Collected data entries
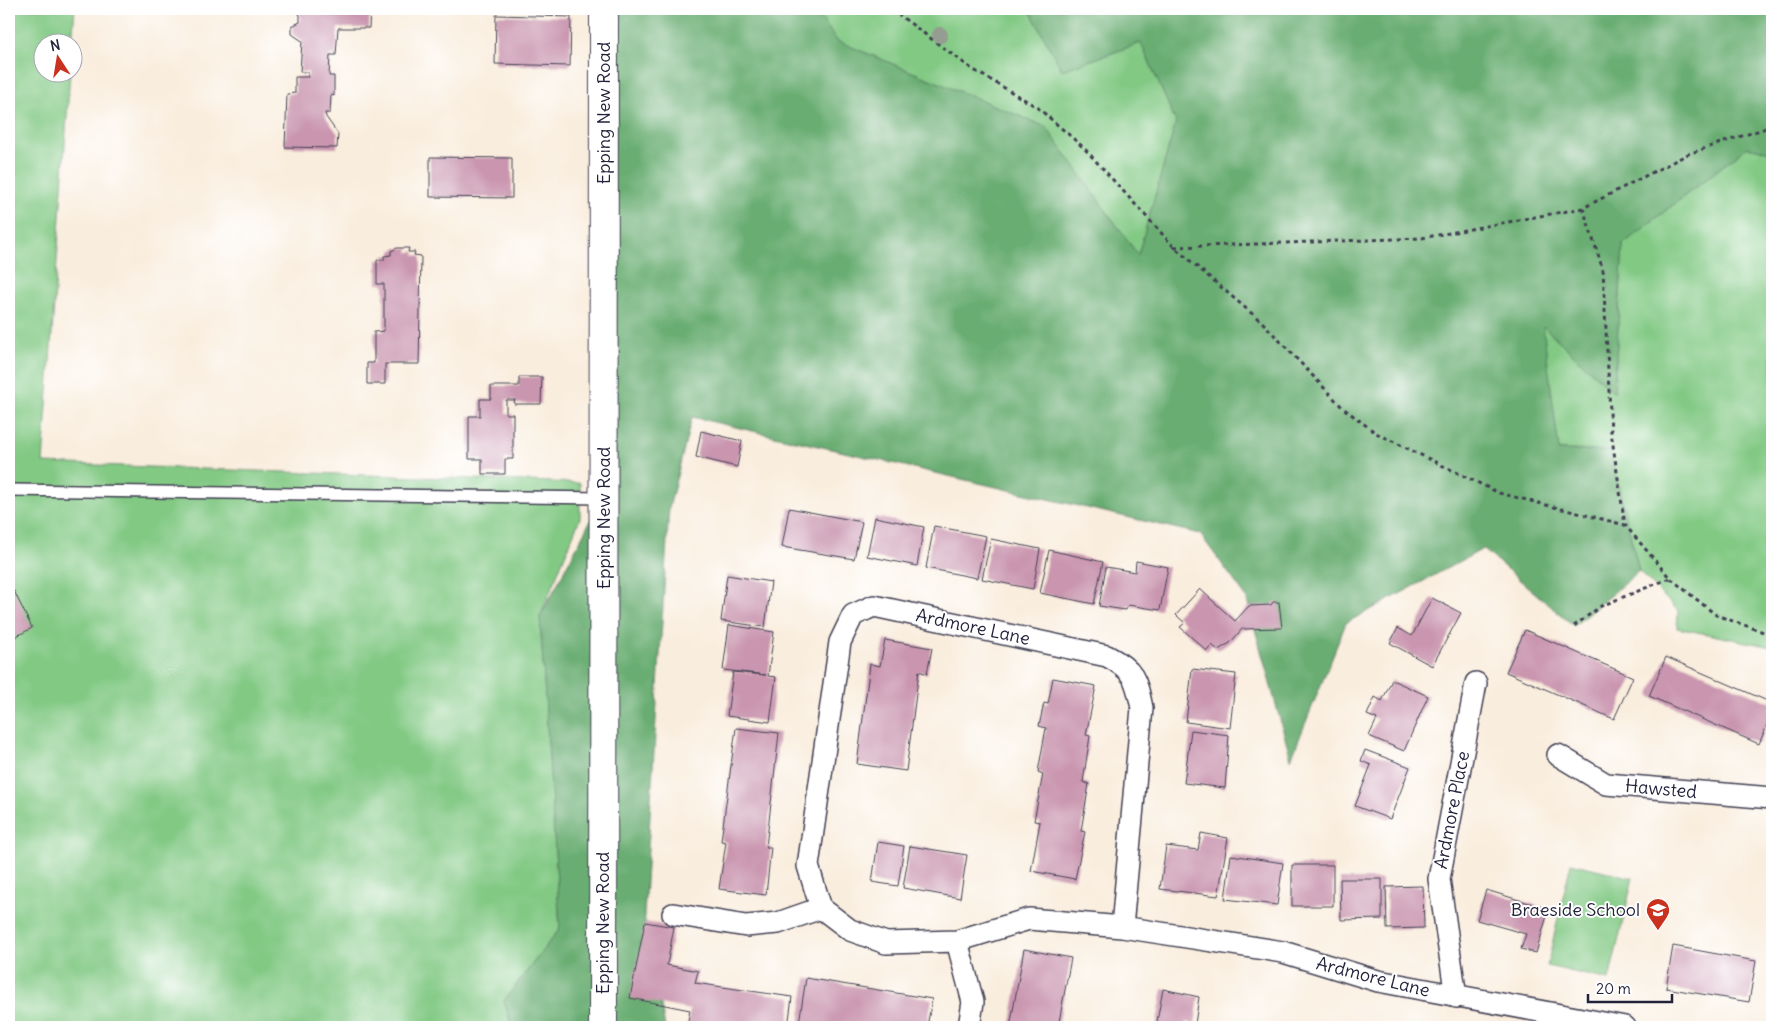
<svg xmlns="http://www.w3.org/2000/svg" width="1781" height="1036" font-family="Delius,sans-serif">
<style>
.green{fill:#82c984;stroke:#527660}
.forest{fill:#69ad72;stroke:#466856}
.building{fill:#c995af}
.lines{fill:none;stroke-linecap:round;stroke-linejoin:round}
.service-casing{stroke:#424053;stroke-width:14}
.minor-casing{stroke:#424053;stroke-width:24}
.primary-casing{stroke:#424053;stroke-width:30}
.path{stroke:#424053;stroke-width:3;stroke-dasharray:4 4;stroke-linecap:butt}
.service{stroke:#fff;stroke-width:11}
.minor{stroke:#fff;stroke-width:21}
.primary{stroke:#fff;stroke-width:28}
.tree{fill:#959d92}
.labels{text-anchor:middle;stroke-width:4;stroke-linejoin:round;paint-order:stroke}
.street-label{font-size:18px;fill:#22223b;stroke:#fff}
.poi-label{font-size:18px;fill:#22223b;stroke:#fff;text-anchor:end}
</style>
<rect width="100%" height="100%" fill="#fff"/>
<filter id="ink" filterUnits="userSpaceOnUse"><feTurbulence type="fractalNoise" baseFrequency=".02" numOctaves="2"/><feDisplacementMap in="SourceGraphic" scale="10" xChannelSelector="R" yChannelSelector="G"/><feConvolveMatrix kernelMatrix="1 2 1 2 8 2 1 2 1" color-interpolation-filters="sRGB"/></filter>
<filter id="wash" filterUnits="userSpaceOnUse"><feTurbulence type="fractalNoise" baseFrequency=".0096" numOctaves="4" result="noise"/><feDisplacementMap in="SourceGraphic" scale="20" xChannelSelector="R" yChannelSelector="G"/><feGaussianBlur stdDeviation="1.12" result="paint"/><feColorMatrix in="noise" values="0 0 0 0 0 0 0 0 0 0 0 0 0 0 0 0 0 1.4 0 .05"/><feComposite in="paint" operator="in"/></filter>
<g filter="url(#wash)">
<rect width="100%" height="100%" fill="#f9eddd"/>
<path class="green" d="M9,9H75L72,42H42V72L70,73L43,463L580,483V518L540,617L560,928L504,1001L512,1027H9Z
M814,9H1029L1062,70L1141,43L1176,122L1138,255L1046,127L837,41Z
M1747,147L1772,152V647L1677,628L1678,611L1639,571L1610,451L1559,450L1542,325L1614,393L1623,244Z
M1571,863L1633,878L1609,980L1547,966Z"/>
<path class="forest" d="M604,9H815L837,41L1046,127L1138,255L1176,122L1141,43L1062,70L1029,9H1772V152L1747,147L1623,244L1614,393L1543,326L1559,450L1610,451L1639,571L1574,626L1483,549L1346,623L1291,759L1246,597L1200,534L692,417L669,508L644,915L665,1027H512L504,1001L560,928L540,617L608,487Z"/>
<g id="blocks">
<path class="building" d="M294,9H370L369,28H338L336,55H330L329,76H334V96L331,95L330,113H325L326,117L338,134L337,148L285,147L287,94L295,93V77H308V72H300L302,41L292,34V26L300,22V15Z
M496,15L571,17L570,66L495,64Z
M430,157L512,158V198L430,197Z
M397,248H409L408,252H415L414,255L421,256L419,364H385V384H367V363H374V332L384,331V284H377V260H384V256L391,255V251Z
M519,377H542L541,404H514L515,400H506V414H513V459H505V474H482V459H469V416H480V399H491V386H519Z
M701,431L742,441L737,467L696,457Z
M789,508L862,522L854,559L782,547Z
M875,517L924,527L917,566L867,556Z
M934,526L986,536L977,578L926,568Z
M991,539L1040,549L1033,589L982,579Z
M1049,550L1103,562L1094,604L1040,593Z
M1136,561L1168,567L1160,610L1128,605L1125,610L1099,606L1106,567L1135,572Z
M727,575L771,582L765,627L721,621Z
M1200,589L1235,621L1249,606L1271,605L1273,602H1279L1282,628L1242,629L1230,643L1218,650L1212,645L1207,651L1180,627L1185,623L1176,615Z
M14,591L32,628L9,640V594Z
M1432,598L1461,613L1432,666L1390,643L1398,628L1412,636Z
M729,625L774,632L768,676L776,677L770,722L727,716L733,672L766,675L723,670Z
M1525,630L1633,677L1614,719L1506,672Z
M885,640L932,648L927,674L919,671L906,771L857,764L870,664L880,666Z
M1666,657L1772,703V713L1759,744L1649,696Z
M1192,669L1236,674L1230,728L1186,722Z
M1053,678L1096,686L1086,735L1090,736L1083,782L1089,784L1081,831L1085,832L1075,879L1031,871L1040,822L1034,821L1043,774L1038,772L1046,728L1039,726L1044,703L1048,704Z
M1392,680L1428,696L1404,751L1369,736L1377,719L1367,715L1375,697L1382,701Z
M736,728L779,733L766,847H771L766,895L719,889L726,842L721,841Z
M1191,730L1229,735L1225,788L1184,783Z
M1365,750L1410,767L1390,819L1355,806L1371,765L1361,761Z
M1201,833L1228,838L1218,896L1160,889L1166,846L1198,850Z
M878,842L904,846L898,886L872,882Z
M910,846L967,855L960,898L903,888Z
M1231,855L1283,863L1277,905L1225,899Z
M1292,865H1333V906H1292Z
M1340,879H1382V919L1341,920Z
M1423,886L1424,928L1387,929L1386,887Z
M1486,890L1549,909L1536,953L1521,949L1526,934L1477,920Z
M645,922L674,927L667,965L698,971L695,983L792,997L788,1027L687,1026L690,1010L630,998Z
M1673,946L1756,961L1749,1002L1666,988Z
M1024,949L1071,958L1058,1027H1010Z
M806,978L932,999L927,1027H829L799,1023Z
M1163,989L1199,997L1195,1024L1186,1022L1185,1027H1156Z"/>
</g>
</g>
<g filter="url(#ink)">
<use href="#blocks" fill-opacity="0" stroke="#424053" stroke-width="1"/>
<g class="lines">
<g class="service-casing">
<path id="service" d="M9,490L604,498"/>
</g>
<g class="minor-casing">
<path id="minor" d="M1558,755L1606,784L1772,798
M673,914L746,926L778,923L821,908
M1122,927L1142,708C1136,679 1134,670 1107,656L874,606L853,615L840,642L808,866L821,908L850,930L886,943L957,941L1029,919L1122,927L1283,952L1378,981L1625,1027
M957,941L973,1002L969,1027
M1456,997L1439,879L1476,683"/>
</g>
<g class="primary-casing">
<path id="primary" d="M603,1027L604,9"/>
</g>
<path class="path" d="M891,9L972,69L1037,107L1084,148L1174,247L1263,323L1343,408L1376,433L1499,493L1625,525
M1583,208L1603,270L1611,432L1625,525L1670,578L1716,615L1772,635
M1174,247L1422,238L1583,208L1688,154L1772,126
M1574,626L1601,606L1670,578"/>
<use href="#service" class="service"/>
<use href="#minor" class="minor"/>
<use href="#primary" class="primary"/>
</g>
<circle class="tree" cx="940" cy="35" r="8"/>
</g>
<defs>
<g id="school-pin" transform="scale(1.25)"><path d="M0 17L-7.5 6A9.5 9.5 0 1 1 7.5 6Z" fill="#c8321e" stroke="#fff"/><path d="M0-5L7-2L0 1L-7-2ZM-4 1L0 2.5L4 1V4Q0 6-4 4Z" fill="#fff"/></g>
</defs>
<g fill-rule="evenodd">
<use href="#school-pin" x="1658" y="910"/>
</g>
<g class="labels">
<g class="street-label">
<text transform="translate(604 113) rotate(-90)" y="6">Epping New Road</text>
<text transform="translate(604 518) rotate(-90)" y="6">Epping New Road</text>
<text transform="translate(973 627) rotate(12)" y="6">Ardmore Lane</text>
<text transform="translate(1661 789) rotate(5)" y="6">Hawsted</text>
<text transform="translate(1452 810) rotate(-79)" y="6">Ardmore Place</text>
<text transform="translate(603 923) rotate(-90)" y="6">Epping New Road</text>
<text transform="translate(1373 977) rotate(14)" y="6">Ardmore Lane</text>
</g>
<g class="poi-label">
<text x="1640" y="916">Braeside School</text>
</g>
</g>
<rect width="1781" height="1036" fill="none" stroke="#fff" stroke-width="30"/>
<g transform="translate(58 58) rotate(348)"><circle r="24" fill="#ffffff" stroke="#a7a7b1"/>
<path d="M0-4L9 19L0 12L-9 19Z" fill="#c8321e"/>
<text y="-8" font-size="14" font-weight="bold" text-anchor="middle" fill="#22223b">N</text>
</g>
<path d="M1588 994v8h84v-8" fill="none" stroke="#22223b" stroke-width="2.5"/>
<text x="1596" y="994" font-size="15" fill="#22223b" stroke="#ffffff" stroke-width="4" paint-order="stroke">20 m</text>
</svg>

## The problem:
Exactly how many lines of the records include "labels"? Provide the number by itself.

## Reply:
2